Home
07 Temmuz 2018 ( 151 izlenme )
Reklamlar

'Erdoğan isteyerek müzakerelerin askıya alınmasına yol açtı'

Avrupa Parlamentosu’nun Almanya Sosyal Demokrat Parti (SPD) mensubu Türk kökenli Alman Milletvekili İsmail Ertuğ, ABC’ye yaptığı açıklamada Türkiye’nin acilen 2005 yılına dönmesi gerektiğini, Cumhurbaşkanı Recep Tayyip Erdoğan’ın ise, müzakerelerin askıya alınmasına bilerek yol açtığını kaydetti.


Işın TOYMAZ / Strasbourg 

Avrupa Parlamentosu’nun (AP) Ankara ile üyelik müzakerelerinin formel olarak askıya alınacağı işaretinin verilmesinin ardından yöneldiğimiz AP Milletvekili Ertuğ, Cumhurbaşkanı Recep Tayyip Erdoğan’ın bunu bir yıldan bu yana bildiğini ancak AB’yi sadece bir pazar olarak gördüğüne de işaret etti.

Ankara’nın AB üyeliğine ilişkin müzakerelerinin formel olarak askıya alınmasını ABC için değerlendiren Avrupa Parlamentosu (AP) Sosyalistler ve Demokratlar grubu üyesi olan Ertuğ’un açıklamalarından satır başları ise şöyle:

'CUMHURBAŞKANI ERDOĞAN BUNU BİR YILDIR BİLİYOR'
Parlamenter sistemin, yürüme, yasama, yargı ayrılığının ortadan kalktığı bir Türkiye’nin AB’ye bu şartlar altında girmesi düşünülemez.

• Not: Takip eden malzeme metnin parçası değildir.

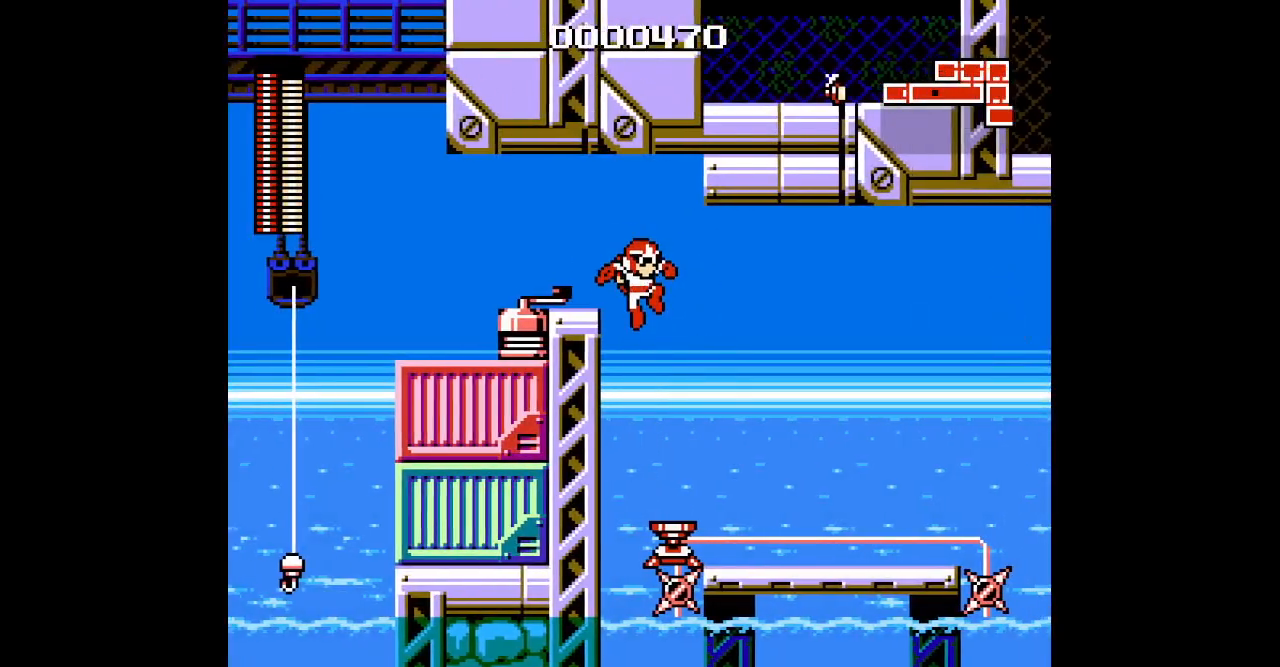
{"buttons": ["DPAD_RIGHT"], "events": [[183, "DPAD_RIGHT", "up"], [283, "DPAD_RIGHT", "down"], [350, "R1", "down"], [467, "R1", "up"]]}
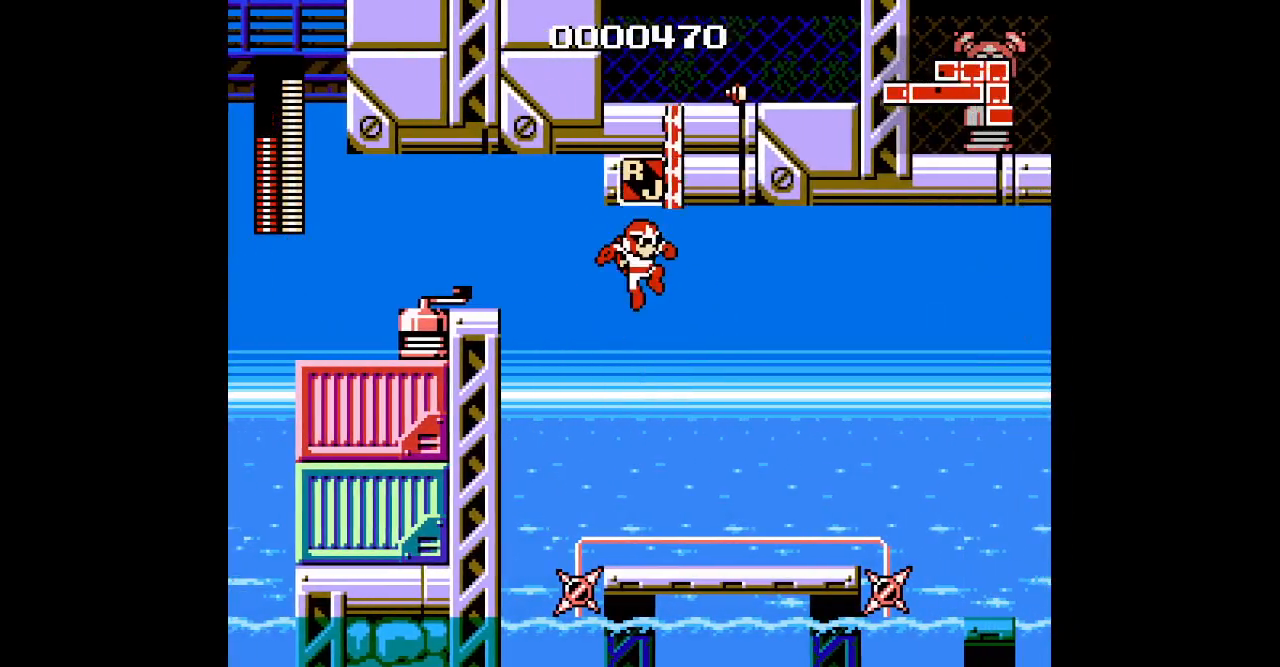
{"buttons": ["DPAD_RIGHT"], "events": [[133, "DPAD_RIGHT", "up"], [200, "DPAD_RIGHT", "down"]]}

Ancak AP geçen yıl aldığı Türkiye kararında anayasa değişikliğinin mevcut haliyle yürürlüğe girmesi durumunda müzakerelerin askıya alınması çağrısında bulunacağını zaten bildirmişti. Yani müzakerelerin askıya alınması çağrısı Türkiye’de elbette şok etkisi yaratmadı.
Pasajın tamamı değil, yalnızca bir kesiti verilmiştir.